Postoperative complications
| Frequency | Percent | |
|---|---|---|
| Total | 30 | 100.0 |
| Astigmatism | 9 | 30.0 |
| Lens dislocation | 1 | 3.3 |
| Corneal edema | 2 | 6.7 |
| Uveitis | 10 | 33.3 |
| CME | 2 | 6.7 |
| Iris abnormalities | 1 | 3.3 |
| Exposed sutures | 5 | 16.7 |
DISCUSSION
Optical rehabilitation of a patient with monocular aphakic presents a therapeutic challenge. Aphakic glasses, because of magnification and anisoconia cannot be prescribed. Almost 75% of patients in this group are unable to tolerate contact lenses. The viable options therefore include, epikeratophakia, anterior chamber IOL implant, iris fixated intraocular lens and sclera fixated posterior chamber IOL implants. Among them scleral fixated PC IOL implant can provide minimum magnification of the image as compared to other options.13
In our study, the post-operative best corrected visual acuity of 6/12 or better was achieved in 30 (66.7%) patients who underwent Ab-externo scleral fixation of IOL. This is comparable with Lee and Yuen’s work14 who reported best corrected visual acuity of 6/12 or better in 19 (76%) out of 25 cases.

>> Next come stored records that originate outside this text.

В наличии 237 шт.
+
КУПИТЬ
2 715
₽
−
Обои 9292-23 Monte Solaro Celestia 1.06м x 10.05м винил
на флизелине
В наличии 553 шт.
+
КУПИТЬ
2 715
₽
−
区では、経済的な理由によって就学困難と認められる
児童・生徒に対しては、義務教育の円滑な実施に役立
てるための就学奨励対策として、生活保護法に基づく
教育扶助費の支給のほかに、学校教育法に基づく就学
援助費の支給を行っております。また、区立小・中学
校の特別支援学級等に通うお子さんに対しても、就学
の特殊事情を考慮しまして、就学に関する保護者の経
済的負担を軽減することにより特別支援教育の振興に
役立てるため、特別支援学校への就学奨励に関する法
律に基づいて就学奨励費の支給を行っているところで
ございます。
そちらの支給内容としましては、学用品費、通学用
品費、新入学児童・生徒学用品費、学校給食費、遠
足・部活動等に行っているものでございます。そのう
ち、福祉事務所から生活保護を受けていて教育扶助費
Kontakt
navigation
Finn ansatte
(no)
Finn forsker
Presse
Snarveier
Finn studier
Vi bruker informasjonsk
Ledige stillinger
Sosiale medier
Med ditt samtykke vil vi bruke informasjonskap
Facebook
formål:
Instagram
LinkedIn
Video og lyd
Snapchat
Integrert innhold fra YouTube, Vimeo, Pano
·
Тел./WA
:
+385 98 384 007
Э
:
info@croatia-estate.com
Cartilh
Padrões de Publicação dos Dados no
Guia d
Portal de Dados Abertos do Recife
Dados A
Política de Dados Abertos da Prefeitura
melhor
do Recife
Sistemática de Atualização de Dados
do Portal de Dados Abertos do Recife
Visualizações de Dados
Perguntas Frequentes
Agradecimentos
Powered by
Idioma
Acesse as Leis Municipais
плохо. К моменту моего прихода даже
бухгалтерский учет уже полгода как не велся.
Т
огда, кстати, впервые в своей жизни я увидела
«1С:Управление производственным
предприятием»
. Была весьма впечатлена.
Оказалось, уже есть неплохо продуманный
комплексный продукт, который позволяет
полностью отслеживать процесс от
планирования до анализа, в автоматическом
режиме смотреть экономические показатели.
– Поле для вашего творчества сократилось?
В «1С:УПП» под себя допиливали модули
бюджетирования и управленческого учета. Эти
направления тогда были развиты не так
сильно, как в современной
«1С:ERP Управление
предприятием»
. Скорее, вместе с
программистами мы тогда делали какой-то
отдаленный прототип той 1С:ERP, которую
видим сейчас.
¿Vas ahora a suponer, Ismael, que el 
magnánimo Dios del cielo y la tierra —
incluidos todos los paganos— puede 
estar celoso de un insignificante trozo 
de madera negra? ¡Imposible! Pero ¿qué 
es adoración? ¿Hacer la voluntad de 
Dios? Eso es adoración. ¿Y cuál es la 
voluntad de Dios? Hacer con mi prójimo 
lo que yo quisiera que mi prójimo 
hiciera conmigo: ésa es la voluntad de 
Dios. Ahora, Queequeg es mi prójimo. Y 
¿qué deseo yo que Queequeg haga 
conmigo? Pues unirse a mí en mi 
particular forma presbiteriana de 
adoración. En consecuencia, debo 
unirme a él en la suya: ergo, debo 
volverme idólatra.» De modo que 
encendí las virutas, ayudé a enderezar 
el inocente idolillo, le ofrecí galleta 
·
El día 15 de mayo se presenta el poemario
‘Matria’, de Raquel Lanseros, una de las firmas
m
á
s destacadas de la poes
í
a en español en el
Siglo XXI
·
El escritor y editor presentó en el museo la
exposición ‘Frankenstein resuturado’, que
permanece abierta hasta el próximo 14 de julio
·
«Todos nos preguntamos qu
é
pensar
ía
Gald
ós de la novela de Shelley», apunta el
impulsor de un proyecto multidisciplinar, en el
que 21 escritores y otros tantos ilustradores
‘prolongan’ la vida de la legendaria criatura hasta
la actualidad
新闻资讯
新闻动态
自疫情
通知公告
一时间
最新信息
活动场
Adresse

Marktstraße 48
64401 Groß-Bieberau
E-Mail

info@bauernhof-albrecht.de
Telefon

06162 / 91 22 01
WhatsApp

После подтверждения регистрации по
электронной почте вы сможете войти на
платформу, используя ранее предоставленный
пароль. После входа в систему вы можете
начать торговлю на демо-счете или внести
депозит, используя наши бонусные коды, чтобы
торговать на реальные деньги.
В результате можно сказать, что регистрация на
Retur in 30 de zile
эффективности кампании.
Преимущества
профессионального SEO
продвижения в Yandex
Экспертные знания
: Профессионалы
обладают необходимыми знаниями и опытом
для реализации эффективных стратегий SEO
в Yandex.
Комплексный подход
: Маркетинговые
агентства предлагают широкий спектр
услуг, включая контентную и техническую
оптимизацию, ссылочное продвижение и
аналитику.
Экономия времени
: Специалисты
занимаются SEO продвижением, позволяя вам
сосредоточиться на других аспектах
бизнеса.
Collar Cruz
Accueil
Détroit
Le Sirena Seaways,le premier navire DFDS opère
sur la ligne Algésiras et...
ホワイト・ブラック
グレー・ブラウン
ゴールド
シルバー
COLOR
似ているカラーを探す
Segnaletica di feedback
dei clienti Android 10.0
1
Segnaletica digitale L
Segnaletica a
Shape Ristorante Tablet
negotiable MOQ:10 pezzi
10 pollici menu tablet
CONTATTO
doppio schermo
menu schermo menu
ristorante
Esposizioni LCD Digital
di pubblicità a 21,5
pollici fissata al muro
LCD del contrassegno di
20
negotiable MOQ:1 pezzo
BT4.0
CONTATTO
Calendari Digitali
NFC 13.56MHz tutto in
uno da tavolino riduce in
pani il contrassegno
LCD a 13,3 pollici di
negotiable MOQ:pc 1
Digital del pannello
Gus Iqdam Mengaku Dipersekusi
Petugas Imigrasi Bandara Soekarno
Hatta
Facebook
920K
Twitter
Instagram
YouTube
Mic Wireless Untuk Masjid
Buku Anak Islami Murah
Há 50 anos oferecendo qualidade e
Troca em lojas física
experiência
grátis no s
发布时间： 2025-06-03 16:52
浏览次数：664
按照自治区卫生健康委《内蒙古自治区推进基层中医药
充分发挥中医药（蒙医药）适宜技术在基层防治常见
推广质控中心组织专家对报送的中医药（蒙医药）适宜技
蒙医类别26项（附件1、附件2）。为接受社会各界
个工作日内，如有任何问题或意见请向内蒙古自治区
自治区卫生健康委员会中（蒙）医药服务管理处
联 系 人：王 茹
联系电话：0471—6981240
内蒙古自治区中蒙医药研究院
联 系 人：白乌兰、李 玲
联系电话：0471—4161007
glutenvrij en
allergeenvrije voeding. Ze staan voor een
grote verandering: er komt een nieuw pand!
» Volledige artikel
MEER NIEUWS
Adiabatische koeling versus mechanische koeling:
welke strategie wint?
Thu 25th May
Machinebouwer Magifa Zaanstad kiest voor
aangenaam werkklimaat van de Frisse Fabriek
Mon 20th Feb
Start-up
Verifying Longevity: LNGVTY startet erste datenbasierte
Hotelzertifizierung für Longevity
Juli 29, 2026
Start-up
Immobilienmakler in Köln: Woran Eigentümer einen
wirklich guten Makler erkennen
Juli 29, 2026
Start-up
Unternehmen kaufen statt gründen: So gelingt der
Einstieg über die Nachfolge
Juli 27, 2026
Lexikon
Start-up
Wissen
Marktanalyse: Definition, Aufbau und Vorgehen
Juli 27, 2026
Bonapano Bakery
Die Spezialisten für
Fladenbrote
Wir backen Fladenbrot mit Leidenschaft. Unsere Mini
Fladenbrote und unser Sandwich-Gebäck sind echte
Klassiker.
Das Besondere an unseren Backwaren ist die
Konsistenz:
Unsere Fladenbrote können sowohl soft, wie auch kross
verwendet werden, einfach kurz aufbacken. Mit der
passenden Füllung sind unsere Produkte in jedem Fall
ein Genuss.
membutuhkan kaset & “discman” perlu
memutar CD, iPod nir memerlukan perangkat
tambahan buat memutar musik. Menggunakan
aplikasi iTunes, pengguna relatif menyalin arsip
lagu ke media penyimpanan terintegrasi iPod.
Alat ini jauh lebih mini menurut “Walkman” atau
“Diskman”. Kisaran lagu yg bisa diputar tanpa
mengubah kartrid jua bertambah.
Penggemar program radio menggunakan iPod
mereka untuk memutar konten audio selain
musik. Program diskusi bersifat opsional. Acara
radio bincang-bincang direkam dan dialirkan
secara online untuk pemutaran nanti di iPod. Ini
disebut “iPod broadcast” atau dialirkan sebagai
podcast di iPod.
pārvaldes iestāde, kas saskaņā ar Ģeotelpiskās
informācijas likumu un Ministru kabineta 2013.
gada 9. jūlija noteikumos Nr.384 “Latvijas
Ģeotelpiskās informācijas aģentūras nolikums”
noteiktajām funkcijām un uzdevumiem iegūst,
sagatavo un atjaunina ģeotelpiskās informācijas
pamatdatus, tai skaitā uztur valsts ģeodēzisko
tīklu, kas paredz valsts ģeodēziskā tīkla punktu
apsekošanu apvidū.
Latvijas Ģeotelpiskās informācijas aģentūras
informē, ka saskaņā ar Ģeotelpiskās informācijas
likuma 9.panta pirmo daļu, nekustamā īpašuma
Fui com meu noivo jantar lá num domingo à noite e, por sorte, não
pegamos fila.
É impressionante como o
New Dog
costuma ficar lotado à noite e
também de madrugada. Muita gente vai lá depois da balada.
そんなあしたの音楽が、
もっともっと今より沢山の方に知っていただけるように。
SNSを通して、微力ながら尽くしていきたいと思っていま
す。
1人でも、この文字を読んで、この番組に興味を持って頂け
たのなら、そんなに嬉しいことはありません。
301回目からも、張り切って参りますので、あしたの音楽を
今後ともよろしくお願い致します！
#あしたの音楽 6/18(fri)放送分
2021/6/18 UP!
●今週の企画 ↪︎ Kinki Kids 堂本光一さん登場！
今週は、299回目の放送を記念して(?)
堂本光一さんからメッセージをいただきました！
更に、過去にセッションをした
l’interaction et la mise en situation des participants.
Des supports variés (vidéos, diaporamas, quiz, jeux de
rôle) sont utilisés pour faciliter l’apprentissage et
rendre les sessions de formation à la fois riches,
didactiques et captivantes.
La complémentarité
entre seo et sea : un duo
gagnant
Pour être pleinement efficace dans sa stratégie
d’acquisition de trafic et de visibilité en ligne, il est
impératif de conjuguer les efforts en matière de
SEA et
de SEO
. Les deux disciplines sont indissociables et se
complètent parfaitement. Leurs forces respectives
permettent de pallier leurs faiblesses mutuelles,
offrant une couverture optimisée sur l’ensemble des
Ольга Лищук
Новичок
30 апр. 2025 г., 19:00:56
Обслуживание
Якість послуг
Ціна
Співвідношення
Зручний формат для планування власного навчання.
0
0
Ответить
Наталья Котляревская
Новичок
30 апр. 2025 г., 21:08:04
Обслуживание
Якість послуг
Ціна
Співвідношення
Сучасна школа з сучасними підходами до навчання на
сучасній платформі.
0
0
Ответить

Ghanem and colleagues15,16 reported postoperative BCVA of 6/9 or better in 10(71.43%) out of 14 eyes undergoing scleral fixation of IOL. Similarly, Ozdekandco-workers17 reported the improvement of postoperative BCVA 6/12 or better in 14 eyes (93.3%) undergoing scleral fixation of IOL.
The most common post-operative complication in our series was Uveitis and astigmatism in 10 and 9 eyes respectively. The minimum astigmatism was-2.00DC and maximum was - 3.50DC. (Mean astigmatism was - 2.42DC) in this study. The cause of astigmatism was large corneal incision or tight sutures and IOL decent ration. Ghanem and colleagues15 also reported astigmatism as most frequently occurring complication in 3 eyes (21.4%). Similarly, Sasahara and Kiryu18 reported astigmatism in 12 eyes (13%).
Due to iris manipulation while doing scleral fixation of IOL, we noticed anterior uveitis in 10 eyes which is comparable with the results of Kwong et al and Kanigowska K.19-20
Due to the unavailability of foldable scleral fixating IOL and endoscope, we did not use them in this study. The outcome could be improved further by taking care of certain measures like using foldable IOL instead of rigid PMMA (polymethyl methacrylate) IOL as the former can be inserted by giving small incision as compared to later one. This will ultimately reduce the postoperative astigmatism.21 Similarly to insert the IOL without tilting and preventing its decent ration, the haptics should be placed precisely into the ciliary sulcus that can be accomplished by using an endoscope.22
The positive findings of this study are that our results are comparable to other studies done in different regions, proving the efficiency of the procedure. The lack of serious complication makes it an effective alternate to other methods of optical correction with inadequate capsular support.
Limitations of the study: There are certain limitations of this study. This study does not have an epidemiological value as incidence and prevalence of aphakic within adequate capsular support cannot be ascertained. This is because the sampling technique was non probability convenience.
CONCLUSION
Our results suggest that Ab-externo scleral fixation of an IOL was found to be a safe procedure showing a favorable postoperative visual outcome in aphakic eyes in pediatric age group.